We hope our comments have illustrated the value and importance of AI technology, its furtherance of the goals of copyright law, the benefits to society of securing access to sufficient quantities of high-quality data for machine learning, and the limited, non-expressive and non-harmful nature of the use of copyrighted materials for this purpose. The need to clarify that the use of copyrighted materials for this purpose is permitted will be even more important with the extension of the copyright term, which will further narrow the scope of materials available in the public domain.
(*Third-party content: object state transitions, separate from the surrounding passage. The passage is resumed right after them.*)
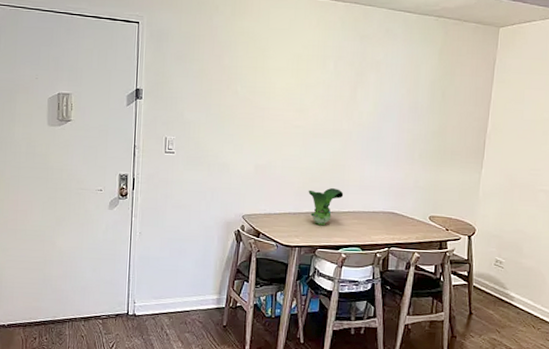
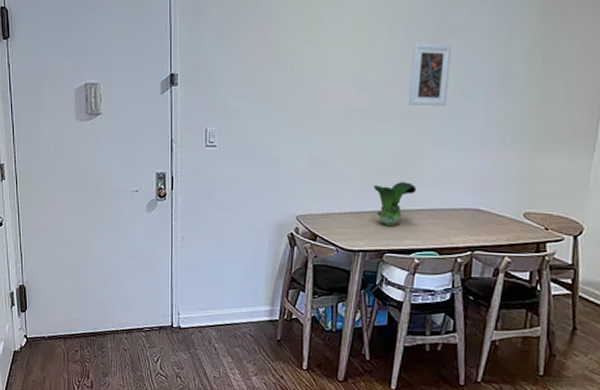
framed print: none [337,74,371,127] -> present [408,43,451,107]

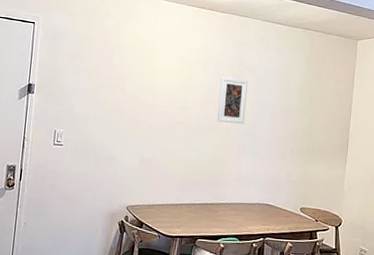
toy figurine: present [373,182,417,227] -> none [189,181,223,217]

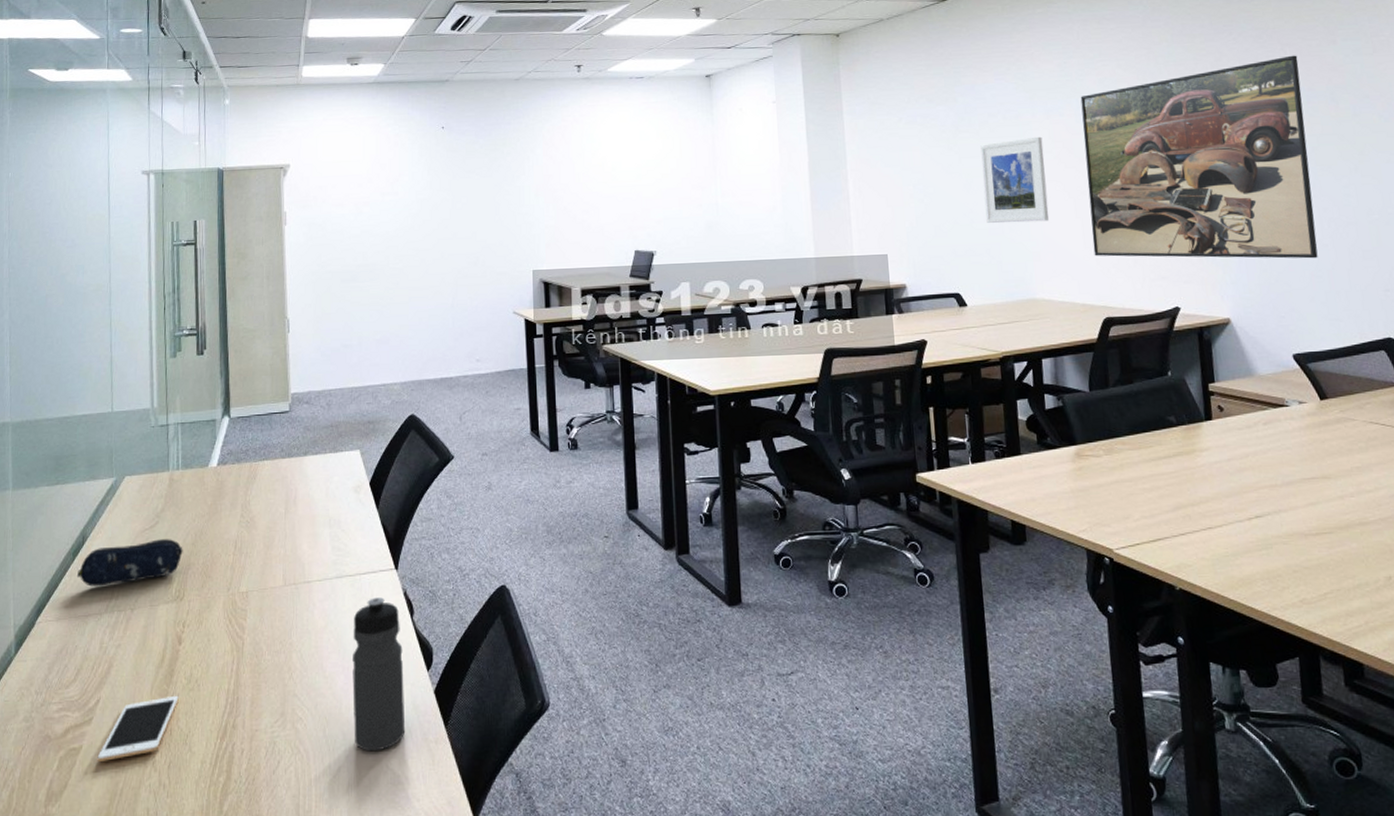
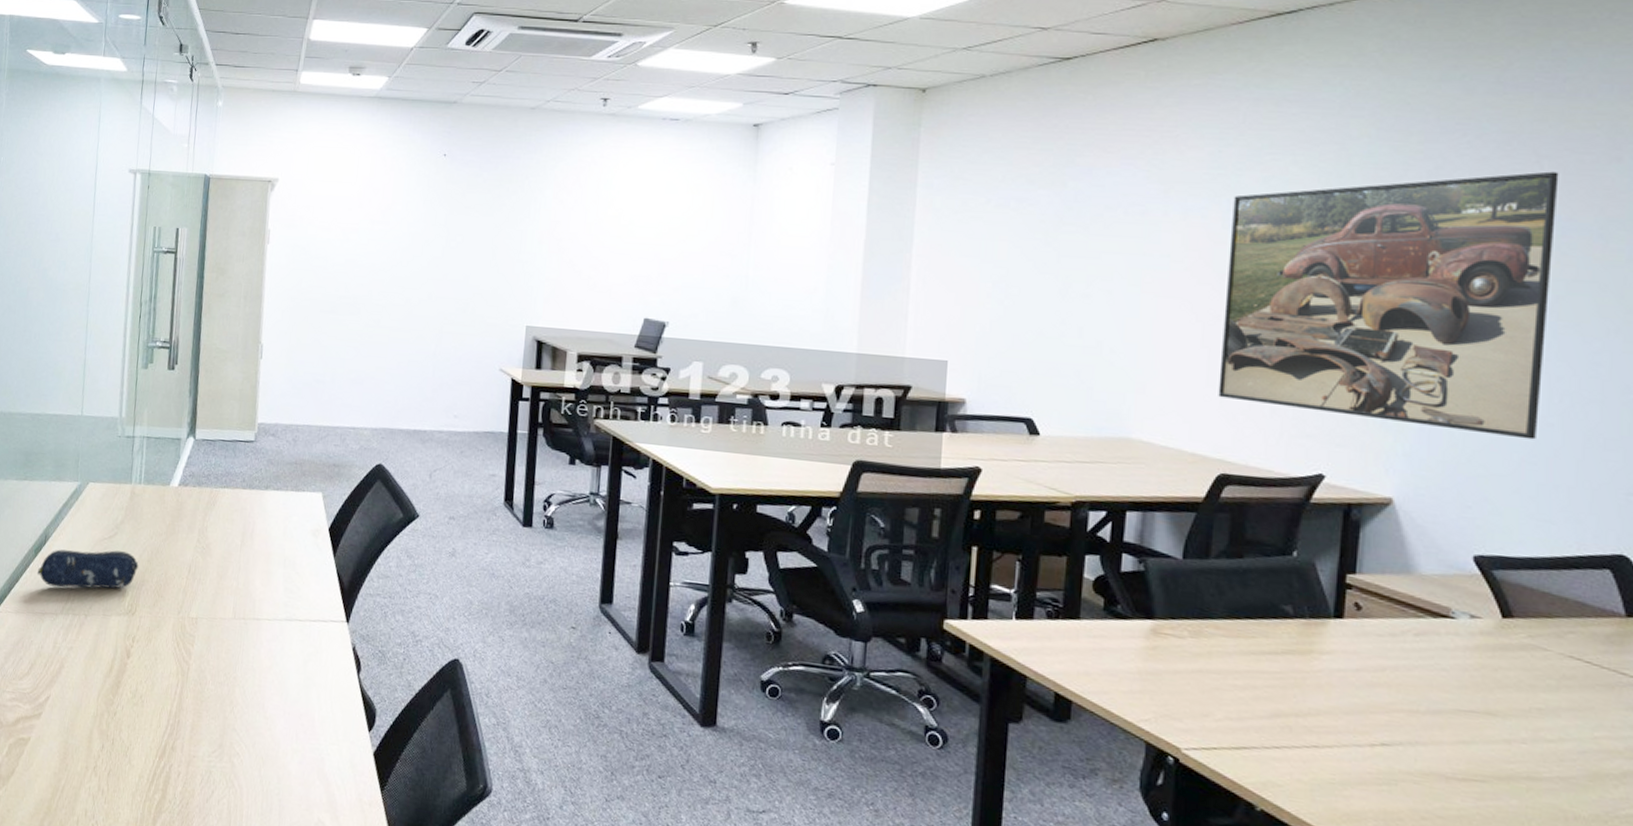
cell phone: present [97,695,179,763] -> none [43,706,123,758]
water bottle: present [353,597,406,752] -> none [289,647,346,802]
Therefore, we urge that the law be clarified to provide guidance and a clear path for AI researchers to use data, databases, and data sets (including copyrighted materials) for the limited purpose of training AI models, without the fear of liability for copyright infringement. We believe this is essential for Canada to maintain its position as a leader in the field of AI and for the public to fully enjoy the benefits from this transformative technology.

Adobe appreciates the opportunity to share our thoughts on the importance of an approach that protects the rights of copyright owners while promoting robust AI development. We realize that we have a unique perspective in that we understand the needs of both the creative community and the technology community and the importance of striking the right balance to protect both creativity and innovation. We would welcome the opportunity to further discuss these issues with you or to serve as a resource.